**Instructions for the task:** Return, unchanged, the part of the text below about the Cape York academy schools that begins at the words "The then chief" and stops after the words "economies of scale.".

### Excerpted text

With early word of the changed atmospherics in the academy schools beginning to spread, education bureaucrats, indigenous leaders and policy thinkers from across the country have begun to take note, and make visits, pilgrimages to the Cape: delegations have come from the Kimberley, northeast Arnhem Land and the Pitjantjatjara region.
The then chief executive of the Northern Territory's Education Department, Gary Barnes, a Queensland veteran recently placed at the helm of the entire Territory public service, brought his key indigenous policy advisers on an inspection tour in 2011 but this keen interest has yet to translate into action, and it is hard to picture regions lacking the leadership of Cape York adopting the academy model, backed as it is by the overarching, regulating mechanism of welfare reform.
DI, though, has evident potential as a teaching method of proven adaptability, and Pearson and his advisers have put forward a proposal to set up an Australian Institute for Direct Instruction, in partnership with Engelmann's Institute in Oregon. The story is at its beginning: the academy hopes, in due course, to extend its operations to between six and eight schools in the Cape, to achieve economies of scale.

######
### Material supplied

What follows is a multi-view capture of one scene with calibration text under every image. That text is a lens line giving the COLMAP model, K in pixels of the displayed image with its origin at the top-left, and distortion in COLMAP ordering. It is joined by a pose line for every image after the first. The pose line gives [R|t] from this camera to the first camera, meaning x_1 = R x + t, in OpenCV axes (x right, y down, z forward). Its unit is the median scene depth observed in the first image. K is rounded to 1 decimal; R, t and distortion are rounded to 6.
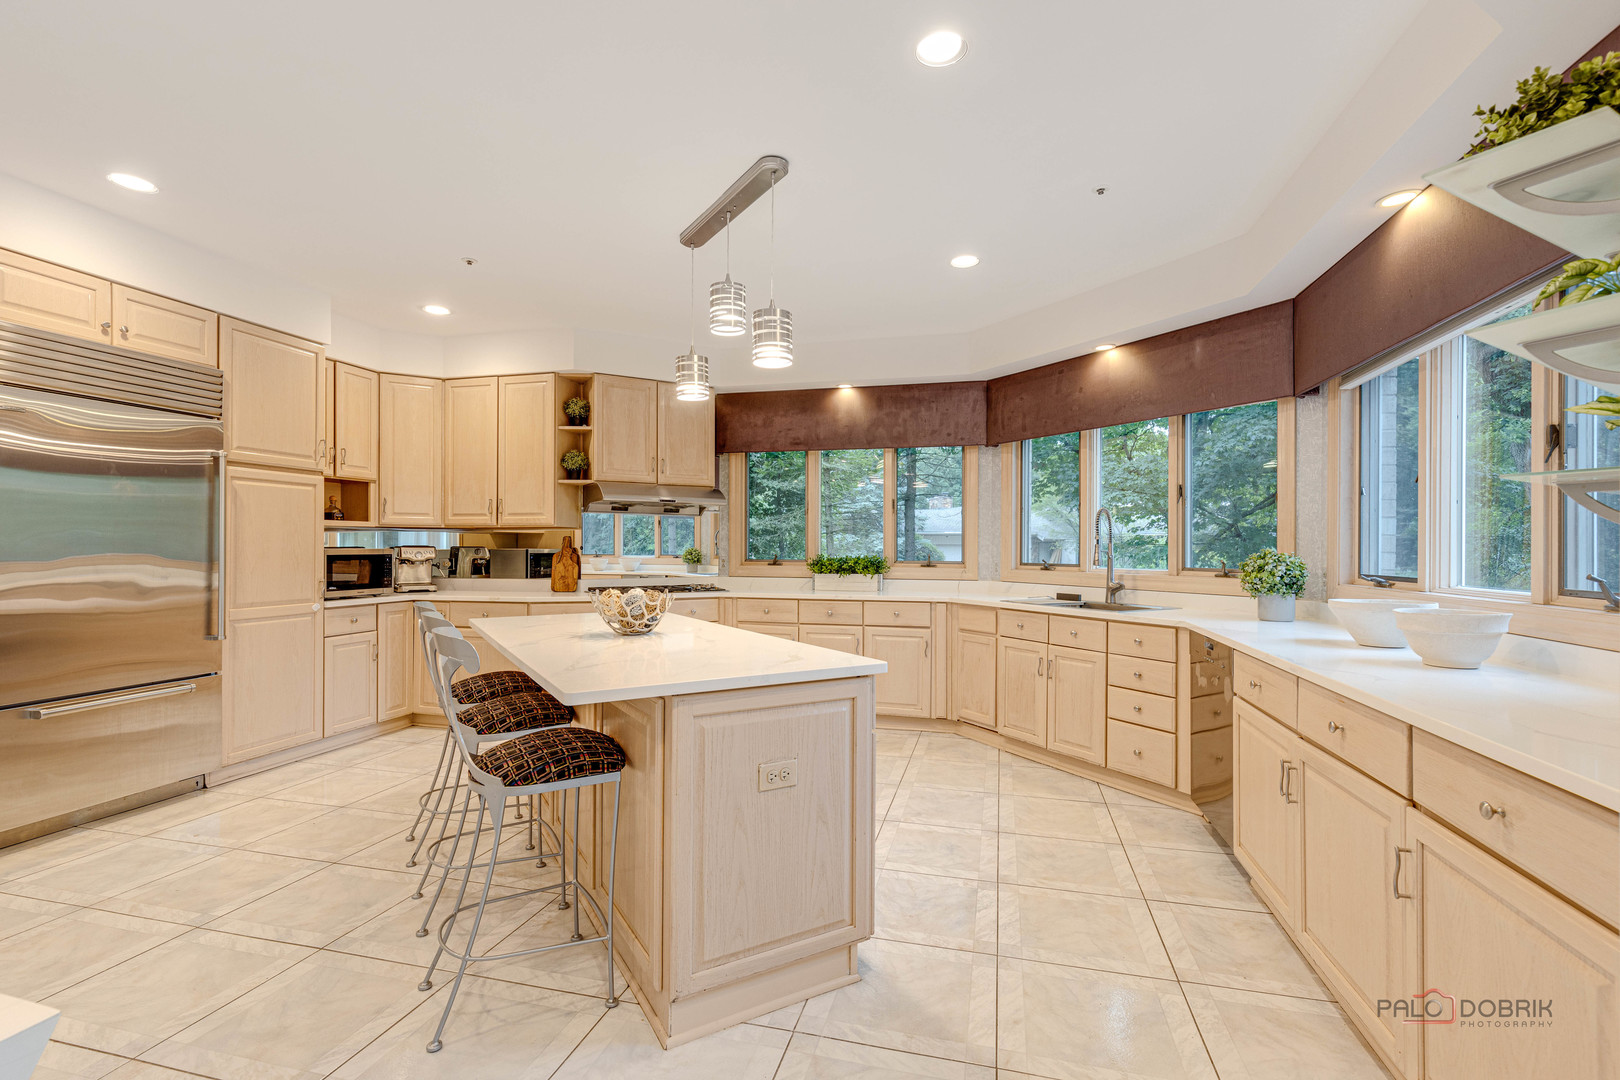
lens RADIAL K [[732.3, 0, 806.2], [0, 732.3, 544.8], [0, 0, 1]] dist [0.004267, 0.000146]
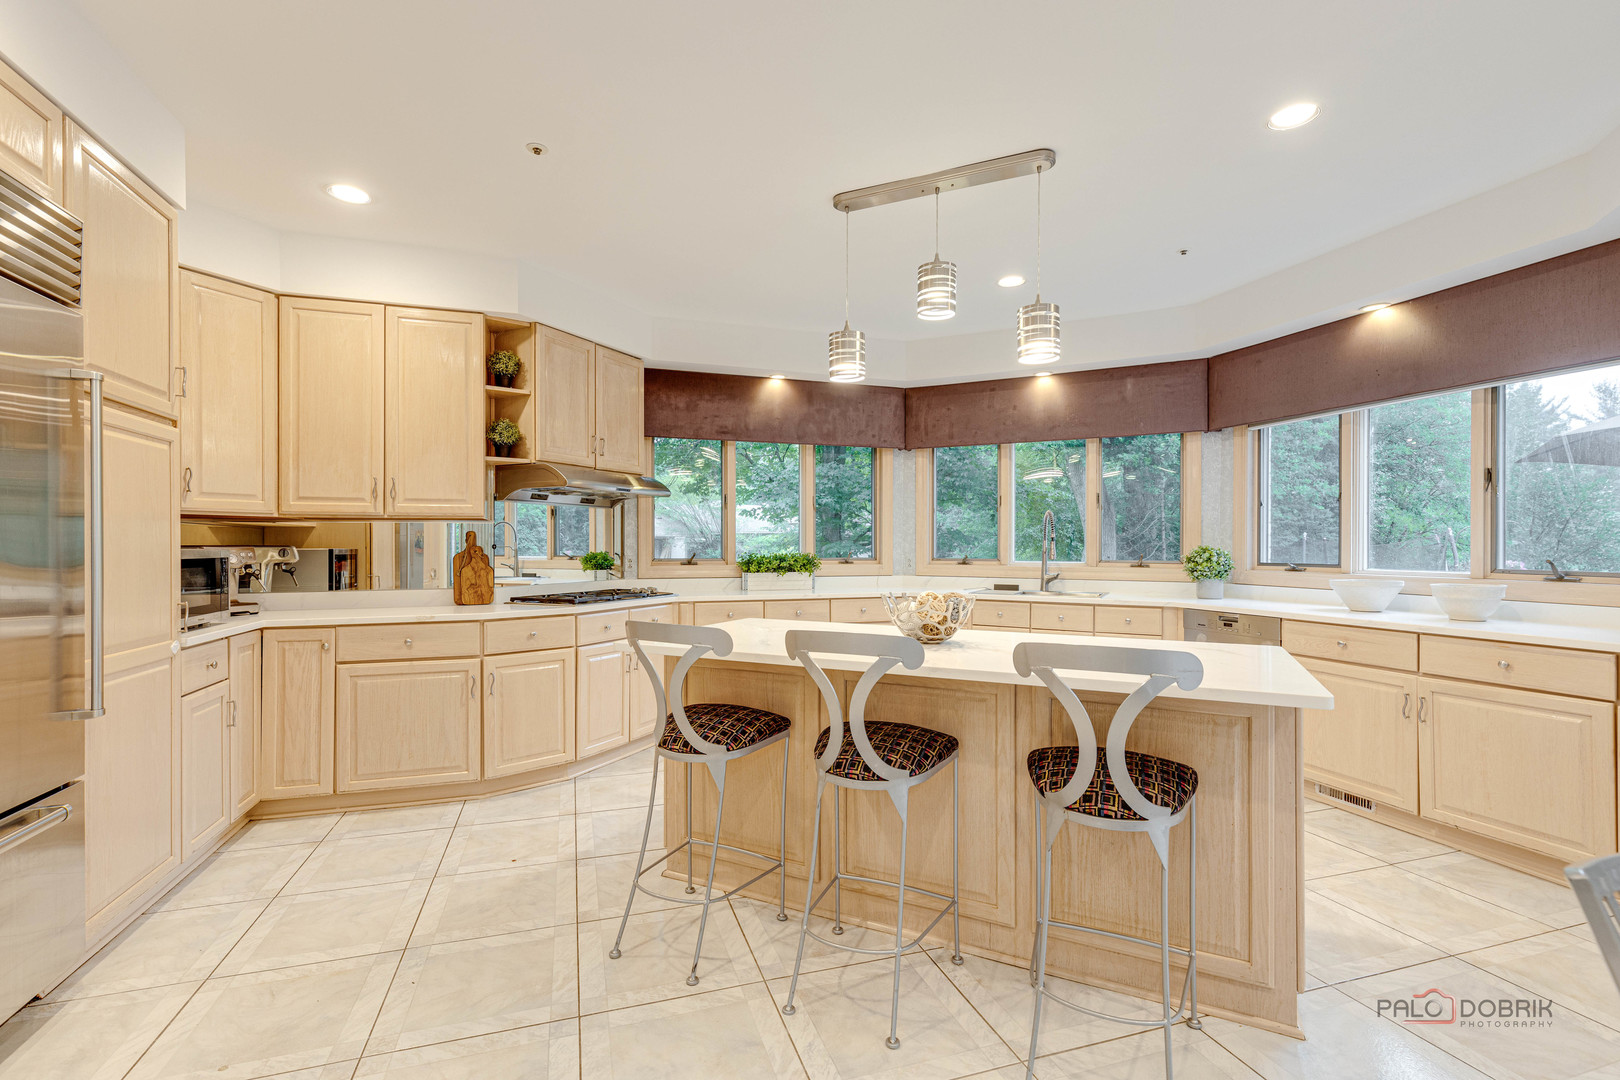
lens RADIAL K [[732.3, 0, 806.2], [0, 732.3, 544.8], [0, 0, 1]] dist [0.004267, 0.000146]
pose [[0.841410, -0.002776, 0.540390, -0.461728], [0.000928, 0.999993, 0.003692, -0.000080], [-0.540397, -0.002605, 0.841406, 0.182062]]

######
### Material supplied

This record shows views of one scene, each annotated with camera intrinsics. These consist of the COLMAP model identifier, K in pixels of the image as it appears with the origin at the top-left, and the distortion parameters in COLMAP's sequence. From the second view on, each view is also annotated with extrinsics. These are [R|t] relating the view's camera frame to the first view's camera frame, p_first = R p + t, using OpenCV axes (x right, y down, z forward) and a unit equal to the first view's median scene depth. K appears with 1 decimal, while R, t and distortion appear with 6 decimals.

######
### Material supplied

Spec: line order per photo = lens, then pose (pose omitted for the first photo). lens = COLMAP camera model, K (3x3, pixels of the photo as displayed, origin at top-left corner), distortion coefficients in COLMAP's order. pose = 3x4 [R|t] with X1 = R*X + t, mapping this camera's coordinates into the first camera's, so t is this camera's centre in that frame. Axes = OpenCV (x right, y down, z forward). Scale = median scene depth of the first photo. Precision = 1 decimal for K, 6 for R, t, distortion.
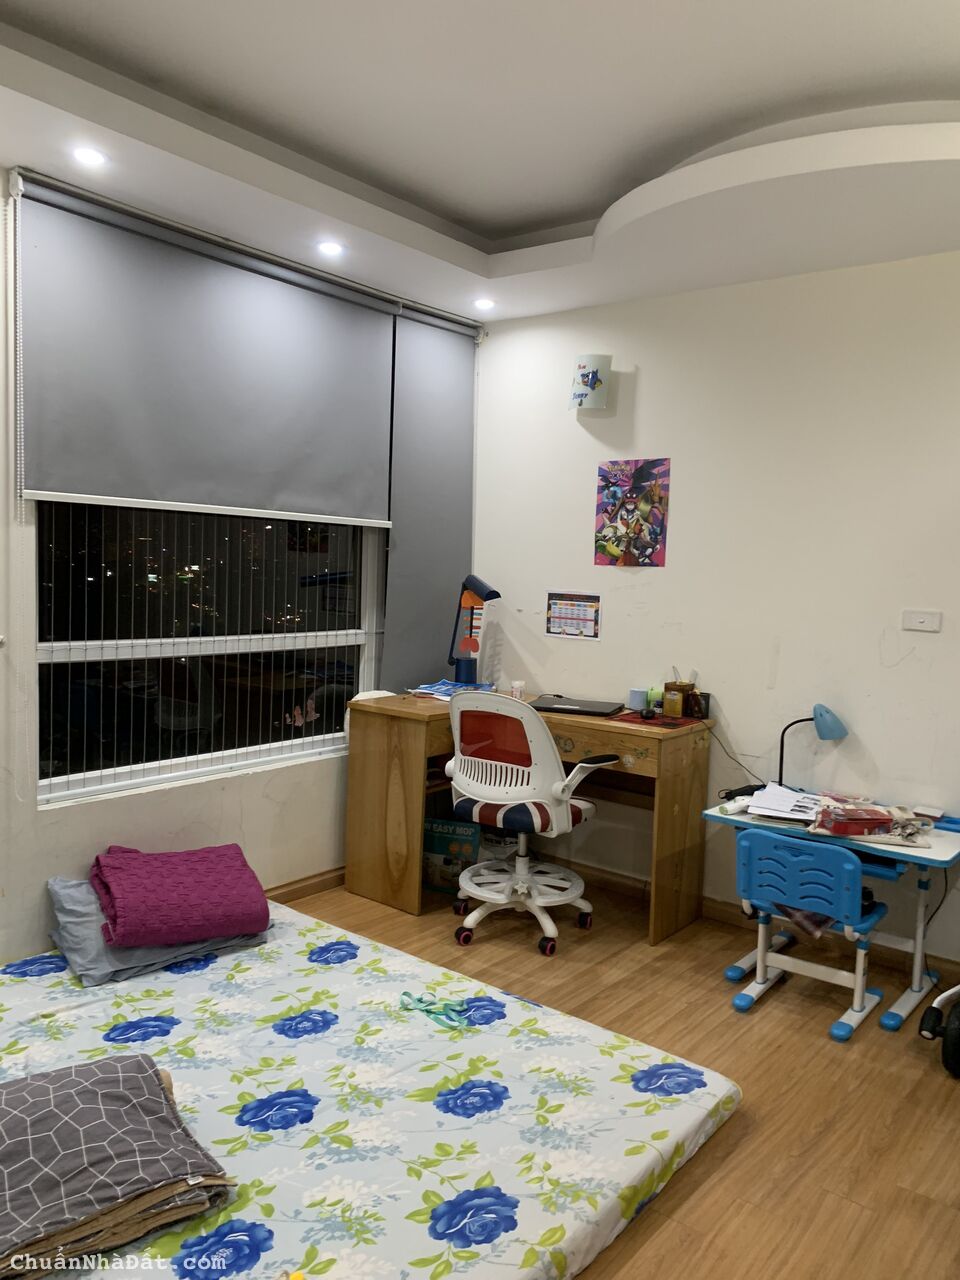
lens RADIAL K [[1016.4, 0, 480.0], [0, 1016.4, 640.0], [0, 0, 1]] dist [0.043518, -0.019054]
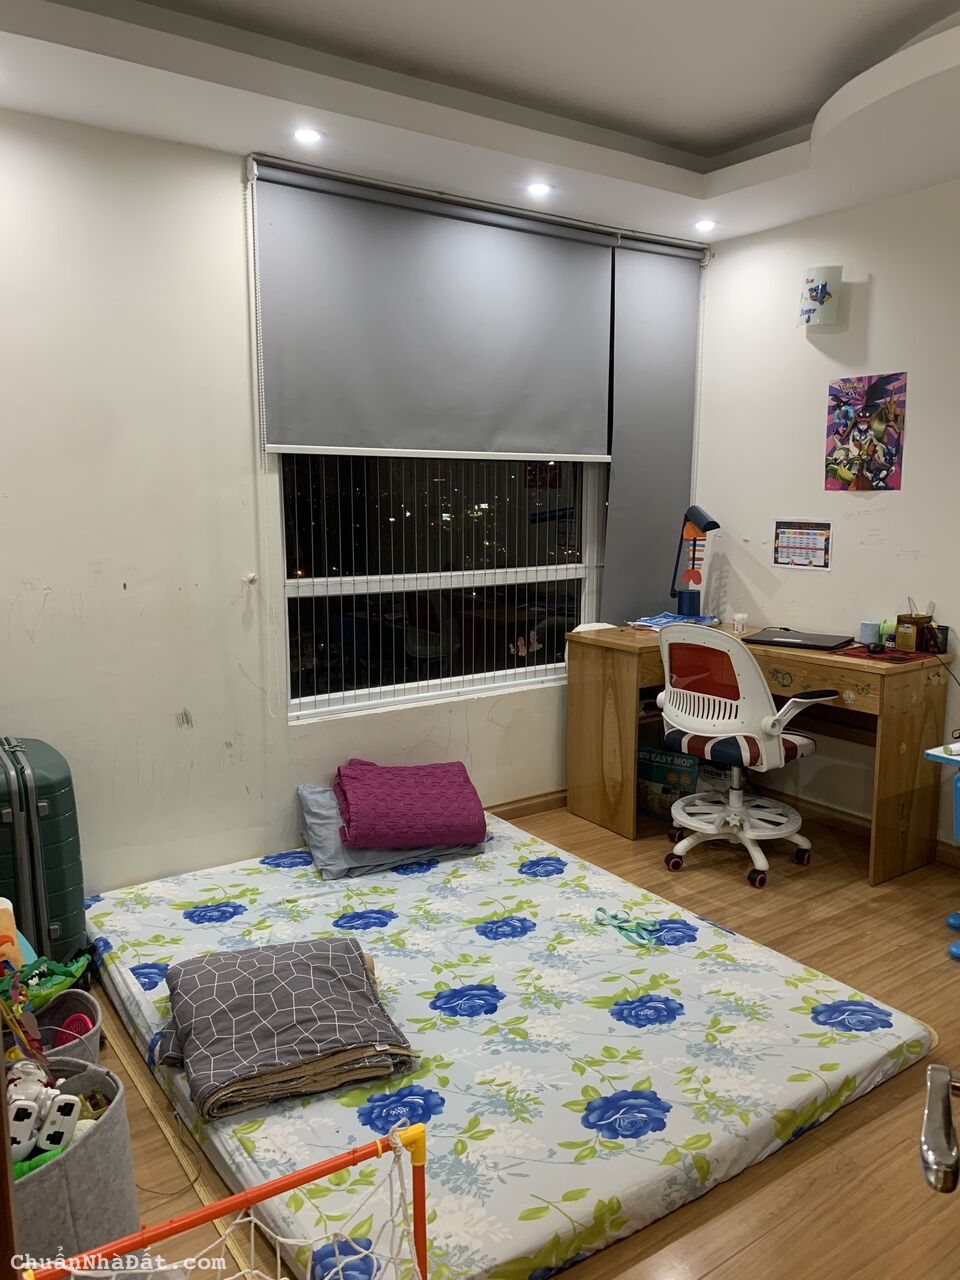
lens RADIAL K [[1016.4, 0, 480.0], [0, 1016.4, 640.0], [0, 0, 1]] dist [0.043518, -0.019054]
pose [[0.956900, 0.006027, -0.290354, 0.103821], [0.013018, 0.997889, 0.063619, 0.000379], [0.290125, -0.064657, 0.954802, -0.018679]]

######

**Solution for this exercise:**
The then chief executive of the Northern Territory's Education Department, Gary Barnes, a Queensland veteran recently placed at the helm of the entire Territory public service, brought his key indigenous policy advisers on an inspection tour in 2011 but this keen interest has yet to translate into action, and it is hard to picture regions lacking the leadership of Cape York adopting the academy model, backed as it is by the overarching, regulating mechanism of welfare reform.
DI, though, has evident potential as a teaching method of proven adaptability, and Pearson and his advisers have put forward a proposal to set up an Australian Institute for Direct Instruction, in partnership with Engelmann's Institute in Oregon. The story is at its beginning: the academy hopes, in due course, to extend its operations to between six and eight schools in the Cape, to achieve economies of scale.